Using the information →
1) Please set down the part of the Flea excerpt below that opens with the words containing "Later that year, the" and closes with "rid of Ostrow.", copying it word for word.
2) Answer these questions from the Flea excerpt below:
(a) In what month and year did Ostrow write to Carter?
(b) What did the Flea's leadership declare it would do for artists?
(c) When did Ostrow announce her retirement?

Start of Text

Flea leaders apologized. Ostrow wrote Carter in June 2020 to say that she was “accountable for the behavior that you describe” and was “deeply sorry.”

Later that month, a group of artists with the Flea posted a letter on social media condemning the theater for, among other things, creating a culture of “intimidation and fear.” The letter cited a case in which Black artists who took issue with a “trauma-centered” season of works about race were told, the critics said, that they could be replaced; it also repeated the concerns about expecting actors to work for free.

“We have seen these same artists paid to cater your events and galas, rather than for their creative work,” the letter said.

In response, the Flea’s leadership declared it would pay all artists for their work and said the theater needed to “reckon with the intersection of racism, sexism and pay inequity.”

Later that year, the artists collective delivered demands to the Flea’s board, which included involving artists of color in planning the season, making sure there was board representation from their ranks and getting rid of Ostrow.

In November 2020, Ostrow, who had been working without a salary for years, announced her retirement.

End of Text
Start of Exercise data

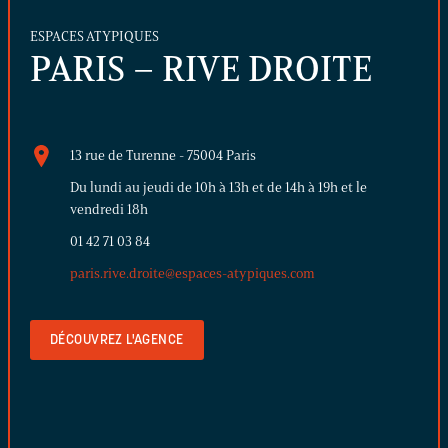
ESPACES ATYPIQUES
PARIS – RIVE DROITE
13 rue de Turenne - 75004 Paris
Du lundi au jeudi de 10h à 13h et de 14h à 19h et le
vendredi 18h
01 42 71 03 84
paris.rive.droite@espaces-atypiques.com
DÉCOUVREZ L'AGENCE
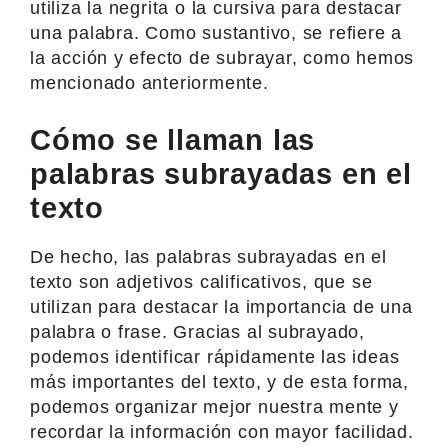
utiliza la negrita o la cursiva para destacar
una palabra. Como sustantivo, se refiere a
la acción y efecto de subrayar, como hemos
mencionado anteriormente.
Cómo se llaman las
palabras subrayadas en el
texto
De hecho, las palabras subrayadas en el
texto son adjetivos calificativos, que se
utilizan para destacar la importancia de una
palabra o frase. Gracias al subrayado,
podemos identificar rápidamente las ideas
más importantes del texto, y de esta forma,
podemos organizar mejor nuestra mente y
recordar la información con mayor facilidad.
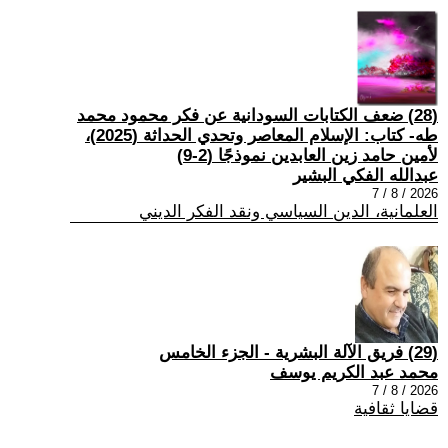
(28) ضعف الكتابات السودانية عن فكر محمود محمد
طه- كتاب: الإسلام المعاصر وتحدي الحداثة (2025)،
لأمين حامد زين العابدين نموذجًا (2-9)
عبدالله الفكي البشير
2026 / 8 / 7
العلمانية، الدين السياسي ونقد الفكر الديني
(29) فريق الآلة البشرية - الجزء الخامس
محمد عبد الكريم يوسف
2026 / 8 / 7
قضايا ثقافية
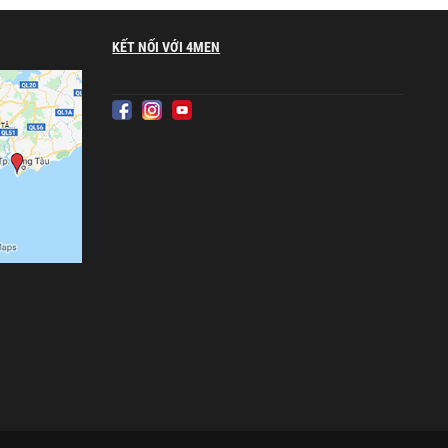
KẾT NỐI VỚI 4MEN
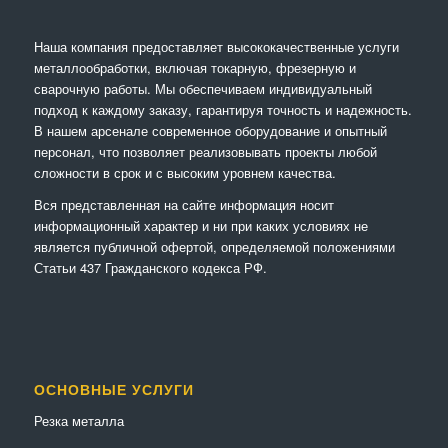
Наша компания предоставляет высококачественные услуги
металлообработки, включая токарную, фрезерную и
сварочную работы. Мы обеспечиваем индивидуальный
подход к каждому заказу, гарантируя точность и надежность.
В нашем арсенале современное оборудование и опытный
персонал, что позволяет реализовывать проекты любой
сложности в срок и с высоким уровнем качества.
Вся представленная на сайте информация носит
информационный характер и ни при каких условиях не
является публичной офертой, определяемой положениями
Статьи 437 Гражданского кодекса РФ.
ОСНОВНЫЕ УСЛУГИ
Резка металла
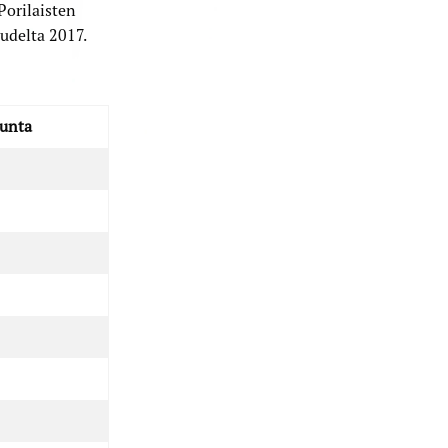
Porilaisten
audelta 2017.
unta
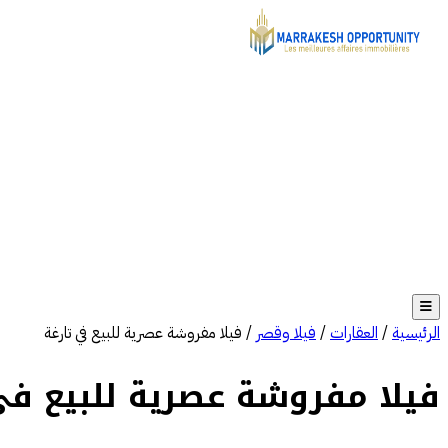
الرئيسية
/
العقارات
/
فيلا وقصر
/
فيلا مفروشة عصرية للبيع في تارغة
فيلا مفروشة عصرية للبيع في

End of Exercise data

Task-by-task answers →
1)
Later that year, the artists collective delivered demands to the Flea’s board, which included involving artists of color in planning the season, making sure there was board representation from their ranks and getting rid of Ostrow.

2)
(a) June 2020
(b) Pay all artists for their work
(c) November 2020